Integrando-se pelo saber na estrutura e na atividade intelectual dos antigos, a mente formada nos Studia humanitatis como que passa da letra dos livros para o espírito que os ditara, adquirindo a consciência intelectual e estética a sensação de se descobrir a si mesma e de se sentir livre e independente.

Daqui, o Humanismo se constituir e caracterizar como movimento espiritual de descobrimento do homem como valor próprio, graças ao qual a mente sente que «renasce» com novas possibilidades e novo sentido da Vida.

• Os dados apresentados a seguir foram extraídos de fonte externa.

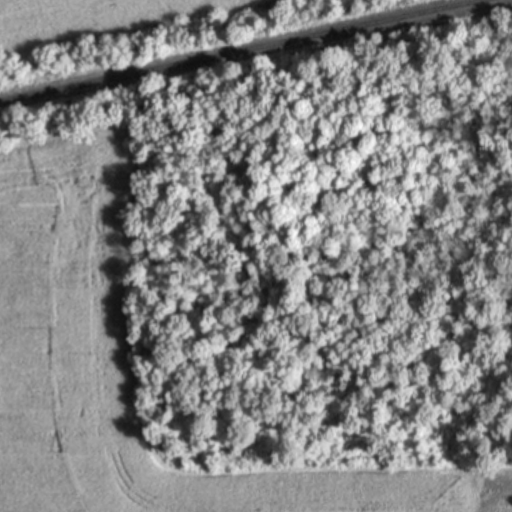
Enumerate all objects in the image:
railway: (237, 50)
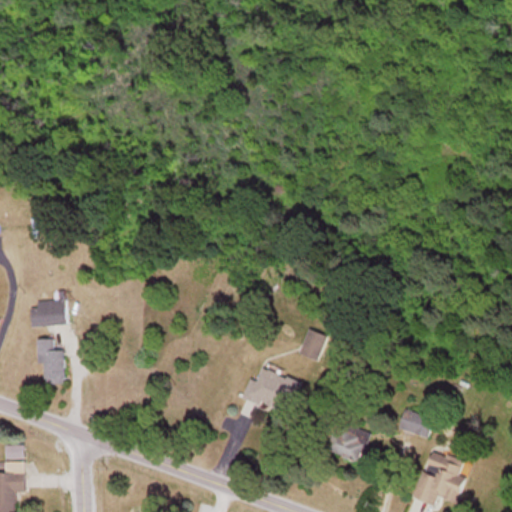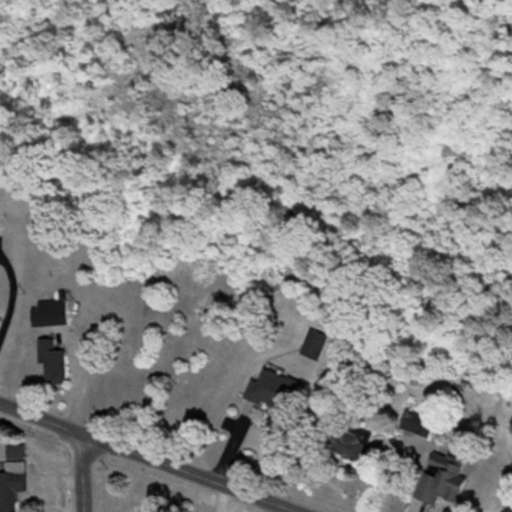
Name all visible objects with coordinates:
road: (491, 256)
building: (53, 314)
building: (0, 322)
building: (317, 346)
building: (55, 365)
building: (278, 393)
building: (419, 425)
building: (353, 445)
road: (143, 459)
road: (77, 473)
building: (445, 480)
building: (13, 487)
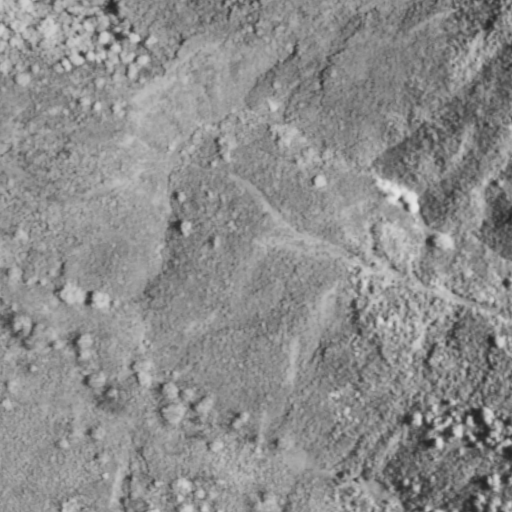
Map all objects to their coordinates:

A crítica tem abalado a fórmula de Michelet, de que a Renascença se caracteriza «pela descoberta do homem e da natureza», desenvolvida por Burckhardt no seu notável livro sobre A cultura da Renascença na Itália (1860), mas não padece dúvida que a conceção da individualidade humana adquiriu perspetivas de novo sentido e de maior densidade, como a do uomo di virtú, de significado ativo e político, e o do uomo universale, de significação cultural, do qual Leonardo da Vinci (1452-1519) é o mais alto e genial representante. João Pico della Mirandola (†1494) desenvolveu esta conceção no De dignitate hominis, sustentando que a essência do ser humano consiste na capacidade de se exceder a si mesmo e criar novas realizações num processo que não tem limites.

Na ambição de apreender o que há de belo, de fecundo e de fundamental na existência, este movimento desentranhou a revisão dos valores vigentes, pelo que significa uma autêntica revolução espiritual, em cujos princípios, conceitos e tendências se encontram algumas das raízes do pensamento e das conquistas modernas. O Humanismo e a Renascença podem, por isso, ser considerados sob diversos pontos de vista, embora relacionados mais ou menos intimamente.

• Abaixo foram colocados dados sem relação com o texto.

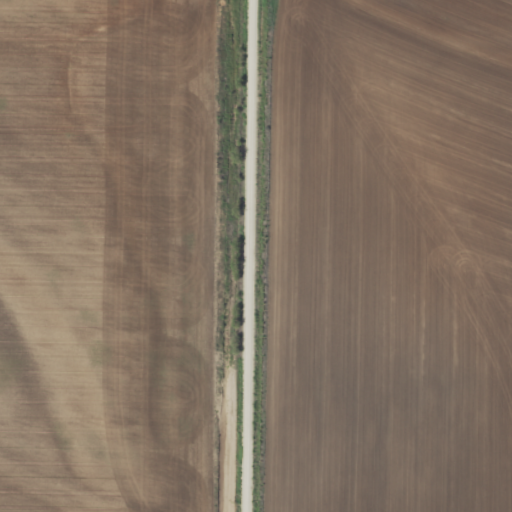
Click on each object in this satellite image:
road: (254, 256)
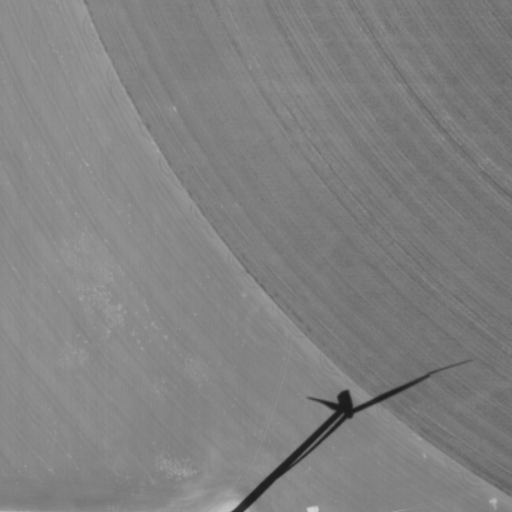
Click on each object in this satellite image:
wind turbine: (231, 512)
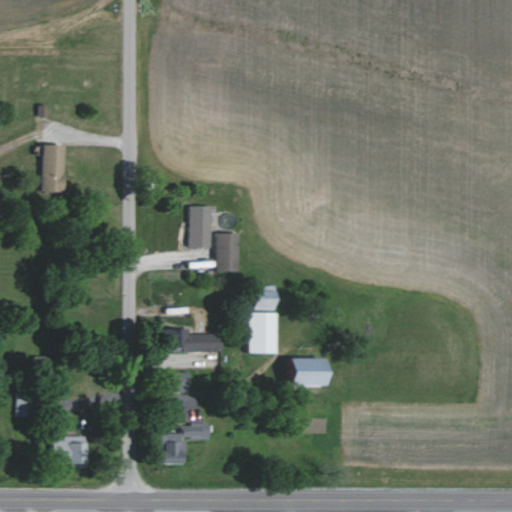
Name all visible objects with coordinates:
building: (45, 166)
building: (192, 225)
road: (126, 249)
building: (219, 250)
building: (257, 296)
building: (253, 331)
building: (187, 340)
building: (296, 370)
building: (169, 381)
building: (187, 429)
building: (164, 447)
building: (61, 448)
road: (256, 500)
road: (127, 506)
road: (293, 506)
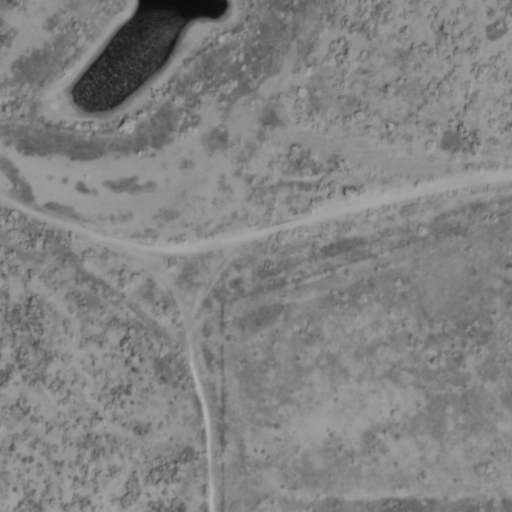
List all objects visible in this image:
road: (338, 233)
road: (217, 435)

Pedagogicamente, e em sentido próprio, o que caracteriza o Humanismo da Renascença é a conexão estreita da formação intelectual com a capacidade de expressão verbal. Sob este aspeto, as suas raízes mais fortes nutriram-se das conceções do De liberorum educatione, de Plutarco, segundo a tradução de Guarino Guarini (1374-1460), da Institutio oratoria, de Quintiliano, cujo texto completo foi descoberto por Poggio em 1418, e do Orator e do De oratore, de Cícero. Ciência e eloquência compenetram-se intimamente; por isso, na esteira dos ideais formativos da época imperial romana, os humanistas rejuvenesceram o ideal do vir bonus, dicendi peritus, e consideraram fundamental o estudo das disciplinas literárias, ao qual atribuíram uma função educativa sem par, assim em ordem à perfeição da expressão do pensamento como à elevação do sentido estético e à preparação para a vida social.

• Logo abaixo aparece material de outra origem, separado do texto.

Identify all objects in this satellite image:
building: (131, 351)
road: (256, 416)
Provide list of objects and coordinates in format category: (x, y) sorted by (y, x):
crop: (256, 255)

A juízo dos humanistas, o grego e o latim favoreciam, como nenhumas outras línguas, a expressão perfeita e bela do pensamento, objetivo supremo da formação mental. Admitindo, por óbvio, que não pode haver pensamento claro onde não houver expressão clara e precisa e confundindo o objeto da Lógica com o da Retórica, foram levados a estabelecer que o domínio das línguas clássicas, em especial o do latim, era condição necessária para bem pensar, qualquer que fosse o objeto do pensamento, em virtude do valor formal inerente a essas línguas. Além de intrinsecamente formativo, o conhecimento do latim, nos países de fala românica aparecia como condição necessária para o conhecimento cabal e para a aplicação precisa do idioma falado.

O domínio das línguas clássicas não tinha somente o mérito de favorecer a clareza do pensamento e da sua expressão, porque a leitura assídua de escritores, como Cícero, proporcionava a assimilação da elegância do estilo e da dicção. A juízo dos primeiros humanistas, como Lourenço Valla († 1457) e Rodolfo Agrícola (†1485), o estilo e a dicção formalmente perfeitas não são recursos meramente subsidiários, porque significam a afirmação viva do sentido estético e do próprio ideal da dignidade.